Токмо за щеками трещало!
— Бажен рогнедкиного жениха робичичем назвал, — выпалил поспешно Желан. — Мы слыхали, как он дядьке Храбру признался.
— Ох, — вздохнула Звениславка, поднеся ладони к щекам.
Стало быть, вот как все обернулось. Не диво, что отрок пред князем смолчал. Такое-то вслух произнести… уж лучше порку перетерпеть. И как токмо язык у негодника, у Бажена, повернулся сказать!
— А дядька Храбр что? — спросила она, через силу улыбнувшись довольным близнецам.
— А еще пирожок?
— Ну ты и наглец! — она щелкнула по лбу Желана и в притворном возмущении скрестила руки на груди. — Совсем сестрицу заездили!
— Отругал Бажена-то, — Ждан пожал плечами. — И велел помалкивать.

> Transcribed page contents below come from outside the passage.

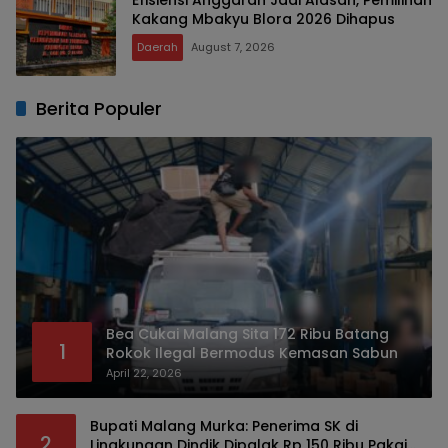
Kakang Mbakyu Blora 2026 Dihapus
Daerah
August 7, 2026
Berita Populer
Bea Cukai Malang Sita 172 Ribu Batang
1
Rokok Ilegal Bermodus Kemasan Sabun
April 22, 2026
Bupati Malang Murka: Penerima SK di
2
Lingkungan Dindik Dipalak Rp 150 Ribu Pakai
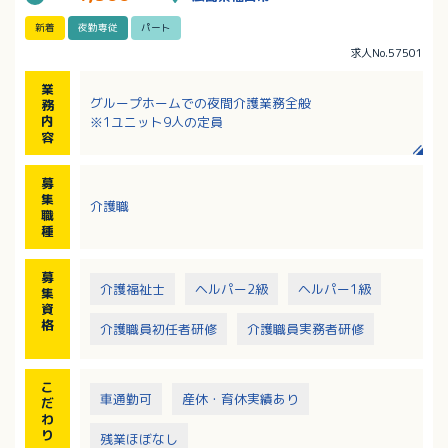
新着
夜勤専従
パート
求人No.57501
業
グループホームでの夜間介護業務全般
務
内
※1ユニット9人の定員
容
募
集
介護職
職
種
募
介護福祉士
ヘルパー2級
ヘルパー1級
集
資
格
介護職員初任者研修
介護職員実務者研修
こ
車通勤可
産休・育休実績あり
だ
わ
り
残業ほぼなし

— Знамо дело. Батюшка ваш за такое-то осерчает люто. Союз ведь заключили они нынче, — Звениславка кивнула. Потрепала близнецов по темным, отцовским, волосам и подтолкнула к двери в сени. — Все, ступайте, ступайте. Совсем заболтали меня!
***
На пиру во всеуслышание молвили, что не далее как через три дня отправится князь Ярослав с невестой своей да дружиной домой. Заждались его в тереме на Ладоге, да и порядочно он загостился уже у славного князя Некраса Володимировича. Пора и честь знать. Увозить княжну Рогнеду в ее новый дом, устраивать там великий свадебный пир. Молодцы его под неустанной заботой госпожи Зимы совсем оправились, и рвется в родную избу едва вставший на ноги воевода Крут.
Так сказал Ярослав Мстиславич, поднимая кубок за здравие Некраса Володимировича и всей его семьи.
«Кто же объявит о таком Рогнеде», — тотчас помыслила Звениславка, услышав его слова.
По обыкновению, она прислуживала за столом: подносила напитки дядьке и его гостю. Раньше еще сидели подле них воеводы, но один лежал нынче на лавке, борясь с недугом, и перед самой вечерей сказался больным воевода Храбр. Чает не встречаться с князем после утренней драки, решила Звениславка. Тем паче, ведает, из-за чего все случилось промеж его сыном да княжьим отроком.